Thursday, 21 January 2010

ME SUCCESS STORY

The following was sent as a comment to my previous post. I have decided to copy into this post because we need to know that there are some amazing success stories once the cause of ME/CFS has been diagnosed and treated correctly.

Many thanks for forwarding this about your daughter and sharing it publicly, we have had many a private chat about your daughter's ongoing good health and her experiences have helped many a ME/CFS sufferer to get themselves properly assessed for Lyme Disease through an expert and get on their road to recovery.

ME SUCCESS STORY

For me this is a sad time. I think of Kay Gilderdale and the hell she is going through. It is hard to know just how many sick young people there are with an ME diagnosis who are just left to rot away.
My child was a young teenager when she was diagnosed with ME. She had already been ill for a number of years by then. She only ever had one lot of blood tests carried out on her right at the beginning of being ill. We were told it was post viral blues.

Once the ME label had been given it became carte blanche for the medical profession to metaphorically shrug its shoulders however ill she became. Somehow it was HER fault that she was ill.

What really struck me was that in spite of the advice from the ME charities that in time with rest she should improve, she in fact deteriorated year on year. I was made to feel responsible for that, because she had pushed too hard and done too much - in fact she had done pretty much sod all.

What child in their right mind would go from being fit and active to lying in bed for days on end. My daughter had lots of friends and hobbies, she was always busy. She had a great time.

She lost all that because she couldn't manage to do anything apart from going to school when she could. She would have done anything to be more normal, but she couldn't do it.
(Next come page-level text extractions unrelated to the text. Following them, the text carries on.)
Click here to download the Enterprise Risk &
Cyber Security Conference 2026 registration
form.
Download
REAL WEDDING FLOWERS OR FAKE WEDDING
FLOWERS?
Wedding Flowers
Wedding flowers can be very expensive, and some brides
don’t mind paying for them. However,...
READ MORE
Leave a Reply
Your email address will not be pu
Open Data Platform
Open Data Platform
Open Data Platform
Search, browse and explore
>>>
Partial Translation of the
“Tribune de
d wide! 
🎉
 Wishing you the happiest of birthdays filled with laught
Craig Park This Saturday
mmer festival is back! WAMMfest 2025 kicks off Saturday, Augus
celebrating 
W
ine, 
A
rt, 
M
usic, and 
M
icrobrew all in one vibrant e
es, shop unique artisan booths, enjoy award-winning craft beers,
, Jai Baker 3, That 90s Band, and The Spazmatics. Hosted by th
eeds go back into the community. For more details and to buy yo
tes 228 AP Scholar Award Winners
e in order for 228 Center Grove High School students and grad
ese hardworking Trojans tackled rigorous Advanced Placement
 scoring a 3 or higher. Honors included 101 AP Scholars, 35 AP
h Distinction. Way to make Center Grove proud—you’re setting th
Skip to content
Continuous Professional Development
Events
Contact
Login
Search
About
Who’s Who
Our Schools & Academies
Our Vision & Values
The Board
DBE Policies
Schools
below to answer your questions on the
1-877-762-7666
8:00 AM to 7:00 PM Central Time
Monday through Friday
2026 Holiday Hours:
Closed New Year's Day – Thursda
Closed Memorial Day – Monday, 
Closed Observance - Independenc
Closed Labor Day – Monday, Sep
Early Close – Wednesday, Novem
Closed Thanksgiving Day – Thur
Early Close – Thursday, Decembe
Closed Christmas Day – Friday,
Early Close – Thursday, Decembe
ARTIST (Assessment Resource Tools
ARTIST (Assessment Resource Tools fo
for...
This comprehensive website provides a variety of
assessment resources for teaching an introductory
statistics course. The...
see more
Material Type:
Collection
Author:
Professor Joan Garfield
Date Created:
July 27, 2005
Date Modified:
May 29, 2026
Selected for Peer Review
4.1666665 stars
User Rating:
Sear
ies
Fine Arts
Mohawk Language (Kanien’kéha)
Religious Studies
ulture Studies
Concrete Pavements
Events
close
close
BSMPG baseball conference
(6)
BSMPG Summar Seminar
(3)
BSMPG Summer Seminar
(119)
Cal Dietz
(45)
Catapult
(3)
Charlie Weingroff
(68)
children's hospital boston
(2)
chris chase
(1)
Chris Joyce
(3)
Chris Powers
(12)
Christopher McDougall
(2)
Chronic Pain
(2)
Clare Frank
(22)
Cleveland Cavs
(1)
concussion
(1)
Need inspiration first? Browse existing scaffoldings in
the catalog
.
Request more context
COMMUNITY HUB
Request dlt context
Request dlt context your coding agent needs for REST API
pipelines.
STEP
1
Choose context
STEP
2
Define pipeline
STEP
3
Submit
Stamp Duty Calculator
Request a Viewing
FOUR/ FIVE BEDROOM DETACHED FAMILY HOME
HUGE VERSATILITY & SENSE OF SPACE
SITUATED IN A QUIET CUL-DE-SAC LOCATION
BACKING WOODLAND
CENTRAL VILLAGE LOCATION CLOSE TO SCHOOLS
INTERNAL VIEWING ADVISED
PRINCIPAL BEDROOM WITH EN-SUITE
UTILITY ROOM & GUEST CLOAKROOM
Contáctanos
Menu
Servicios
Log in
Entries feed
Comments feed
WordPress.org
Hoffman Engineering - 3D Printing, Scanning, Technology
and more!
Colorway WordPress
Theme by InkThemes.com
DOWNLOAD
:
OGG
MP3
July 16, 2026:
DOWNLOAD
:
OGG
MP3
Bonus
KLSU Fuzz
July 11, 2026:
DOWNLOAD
In the few months before we got a proper diagnosis she was far worse. I was pretty convinced she had neurological ME. I used to look at the 25% ME website. On the front of that site there was a young woman - it was Lynn Gilderdale. My teenager looked just like her. Neurological ME frightened me. Seemingly nothing can be done for it. I felt that we were facing a terrible chasm. She was in bed nearly all the time, noise and light sensitive and her swallowing reflex was no longer working properly.

Thank heavens I was told about Lyme Disease and was able to find a doctor who didn't just think, without testing or examining her physically, that it was in her head. She had lots of tests, some very basic, which should have been done by her GP's who didn't care, and these showed how ill she was.

As Joanne says there are doctors out there who are finding that a good proportion of ME patients have an underlying viral or bacterial infection. If these are addressed then improvements are possible. At the very worst the decline in health is very often stopped which in itself is quite something.

Getting well was not easy, but worth every bit of the hard work. She is now fit, well and leading a normal life. Without the diagnosis I dread to think where we would be today.

Again as Joanne says don't just accept that there is nothing to be done, trawl the net and educate yourself. Increasingly this is what people are doing and quite a number of people who had been written off medically are doing much better when they embark on treatment.

1 comment:

  1. This is both sad and also happy. To suffer so before a proper diagnosis is given...especially in children ....is so wrong! So glad to hear she got the help she needs and is doing so well...Gives us all hope.